Coupe du monde : épargnez-nous une deuxième saison de « black-blanc-beur », par Olivier Guez

L’écrivain et envoyé spécial pour « Le Monde » en Russie appréhende l’instrumentalisation d’un éventuel succès français dimanche.

Je redoute une victoire de l’équipe de France, dimanche 15 juillet, en finale de la Coupe du monde. Non sur le terrain (elle m’enchanterait, même si j’aime beaucoup cette équipe croate, technique et séduisante, depuis des années) mais sur les plateaux, les forums et dans les tribunes (des journaux). Ils s’échauffent déjà, les sociologues récupérateurs, tous ceux qui voudront instrumentaliser un éventuel triomphe au stade Loujniki de Moscou et l’ériger en un lieu de mémoire de notre histoire et de notre identité.

De grâce, épargnez-nous une deuxième saison de « black-blanc-beur », vingt ans après la première, et la projection de vos fantasmes ou de vos craintes sur cette belle équipe de France, sous prétexte qu’elle est multiethnique. Elle est à l’image de nos classes populaires (et moyennes), plus bigarrées que les immeubles jouxtant le jardin du Luxembourg à Paris, en effet : c’est l’équipe de France du début du XXIe siècle, de la mondialisation et des grandes migrations. Mais ne lui faites rien dire (ou pas trop) sur notre communauté nationale ; surtout, ne la surchargez pas de symboles, le football est trop versatile et le ballon capricieux. En 2010, les mutins de Knysna n’étaient pas les ambassadeurs des banlieues mais des idiots immatures.

Mythe tricolore éphémère

 

Je ne crois pas qu’une sélection nationale, bonne ou mauvaise, dise grand-chose d’un pays. Certes, il est arrivé que le football aide des nations à se construire (les jeunes Etats d’Amérique du Sud et d’Europe centrale et orientale, après l’éclatement de l’empire austro-hongrois, pendant l’entre-deux-guerres), à se relever (l’Allemagne de l’Ouest et l’Italie après 1945), ou atteste d’un moment très particulier de l’histoire d’un pays.

Lorsque le Brésil remporte sa première coupe du monde, en 1958, son style de jeu (passes, mouvements, fluidité) incarne la parenthèse enchantée qu’il traverse alors, une certaine modernité, la construction d’une nouvelle capitale (Brasilia), l’émergence d’une culture inédite (architecture, cinéma, musique : bossa nova). Mais ce sont des phénomènes rarissimes.

En France, jusqu’en 1998, on n’a jamais voulu associer football et destin national : les résultats n’étaient pas à la hauteur de l’image que les Français se faisaient d’eux-mêmes. Ensuite, le nouveau mythe tricolore n’a pas résisté longtemps à l’épreuve des faits. Jean-Marie Le Pen s’est qualifié pour le second tour de l’élection présidentielle en 2002 ; trois ans plus tard, les banlieues explosaient.

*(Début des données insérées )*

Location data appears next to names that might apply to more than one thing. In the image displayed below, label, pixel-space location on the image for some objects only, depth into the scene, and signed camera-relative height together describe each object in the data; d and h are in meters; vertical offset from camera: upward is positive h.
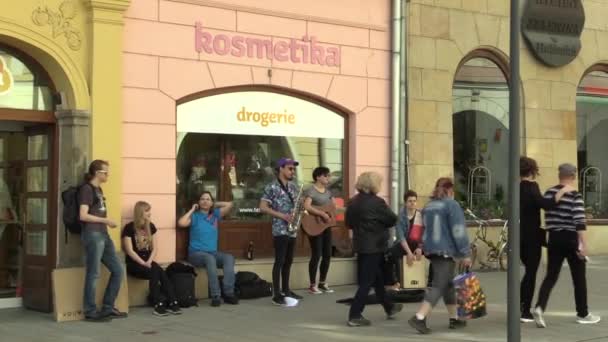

Que nous révèlent de la France contemporaine les Bleus de Didier Deschamps ? Pas ce que certains voudraient croire. Mbappé et Pogba ne représentent qu’eux-mêmes, des athlètes de très, très haut niveau, richissimes à 20 ans, des extraterrestres, en quelque sorte, qui, parce qu’ils sont très forts et travaillent sans cesse, réussissent (en sport, on ne triche pas), et c’est très bien ainsi. Evitons les dérives (les obsessions) de la presse américaine, même la meilleure, qui viseraient à différencier les joueurs selon la couleur de leur peau. En équipe de France, il n’y a ni bleu clair ni bleu foncé, et de Pavard à Umtiti, les joueurs qui la composent représentent très dignement la France. C’est l’un des grands succès de Didier Deschamps.

Mbappé et Pogba ne représentent qu’eux-mêmes, des athlètes de très, très haut niveau, richissimes à 20 ans, des extraterrestres, en quelque sorte.

A l’étranger, le prestige de la France va se renforcer : le football est une arme redoutable de soft power. Pour la première fois, les Bleus ne sont pas portés par un joueur providentiel, un Napoléon ou un de Gaulle des surfaces de réparation, tels Kopa, Platini et Zidane. Mbappé est encore un peu vert, et Griezmann en dedans, cette compétition : la réussite est collective, cela devrait interpeler.

Enfin, il y a une autre chose que révèle le parcours russe des Bleus : l’immense besoin de communier des Français, ensemble, après les drames de 2015 et 2016 et malgré nos divisions, politiques, économiques et religieuses. J’ai toujours considéré le football comme une pause métaphysique. A l’échelle d’une nation, c’est extraordinaire et, à mes yeux, largement suffisant.